Speed of delivery increased. Some of the legacy VM-based deployments took 45 minutes; with Kubernetes, that time was “just a few seconds to a couple of minutes,” says Engineering Manager Brian Balser. Adds Li: “Teams that used to deploy on weekly schedules or had to coordinate schedules with the infrastructure team now deploy their updates independently, and can do it daily when necessary.” Adopting Cloud Native Computing Foundation technologies allows for a more unified approach to deployment across the engineering staff, and portability for the company.
Founded in 1851 and known as the newspaper of record, The New York Times is a digital pioneer: Its first website launched in 1996, before Google even existed. After the company decided a few years ago to move out of its private data centers — including one located in the pricy real estate of Manhattan. It recently took another step into the future by going cloud native.
At first, the infrastructure team “managed the virtual machines in the Amazon cloud, and they deployed more critical applications in our data centers and the less critical ones on AWS as an experiment,” says Deep Kapadia, Executive Director, Engineering at The New York Times. “We started building more and more tools, and at some point we realized that we were doing a disservice by treating Amazon as another data center.”
To get the most out of the cloud, Kapadia was tapped to lead a new Delivery Engineering Team that would “design for the abstractions that cloud providers offer us.” In mid-2016, they began looking at the Google Cloud Platform and its Kubernetes-as-a-service offering, GKE.
At the time, says team member Tony Li, a Site Reliability Engineer, “We had some internal tooling that attempted to do what Kubernetes does for containers, but for VMs.
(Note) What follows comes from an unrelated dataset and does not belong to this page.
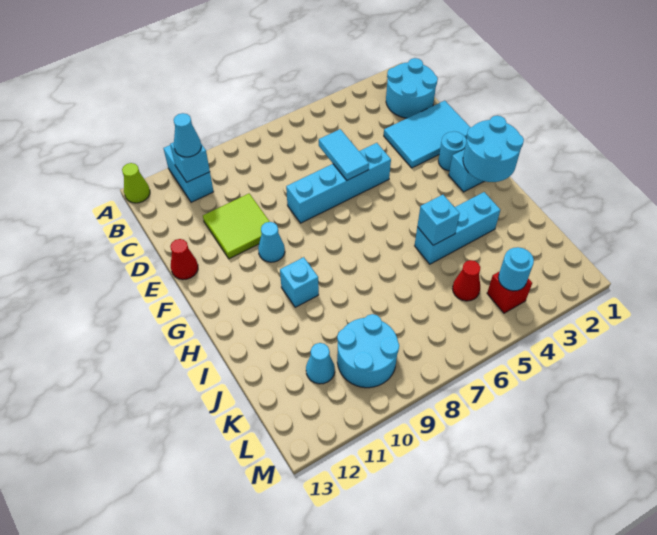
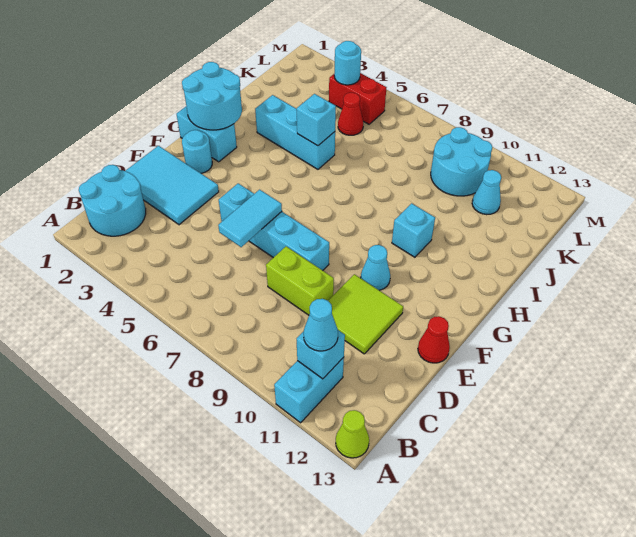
none -> lime 1x2 brick [266,246,334,315]
red 1x1 brick [487,272,532,313] -> red 1x2 brick [329,73,386,124]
We asked why are we building and maintaining these tools ourselves?”
In early 2017, the first production application — the nytimes.com mobile homepage — began running on Kubernetes, serving just 1% of the traffic. Today, almost 100% of the nytimes.com site’s end-user facing applications run on GCP, with the majority on Kubernetes.
“We had some internal tooling that attempted to do what Kubernetes does for containers, but for VMs. We asked why are we building and maintaining these tools ourselves?”
The team found that the speed of delivery was immediately impacted. “Deploying Docker images versus spinning up VMs was quite a lot faster,” says Engineering Manager Brian Balser. Some of the legacy VM-based deployments took 45 minutes; with Kubernetes, that time was “just a few seconds to a couple of minutes.”
The plan is to get as much as possible, not just the website, running on Kubernetes, and beyond that, moving toward serverless deployments. For instance, The New York Times crossword app was built on Google App Engine, which has been the main platform for the company’s experimentation with serverless. “The hardest part was getting the engineers over the hurdle of how little they had to do,” Chief Technology Officer Nick Rockwell recently told The CTO Advisor. “Our experience has been very, very good. We have invested a lot of work into deploying apps on container services, and I’m really excited about experimenting with deploying those on App Engine Flex and AWS Fargate and seeing how that feels, because that’s a great migration path.”
There are some exceptions to the move to cloud native, of course. “We have the print publishing business as well,” says Kapadia. “A lot of that is definitely not going down the cloud-native path because they’re using vendor software and even special machinery that prints the physical paper. But even those teams are looking at things like App Engine and Kubernetes if they can.”
Kapadia acknowledges that there was a steep learning curve for some engineers, but “I think once you get over the initial hump, things get a lot easier and actually a lot faster.”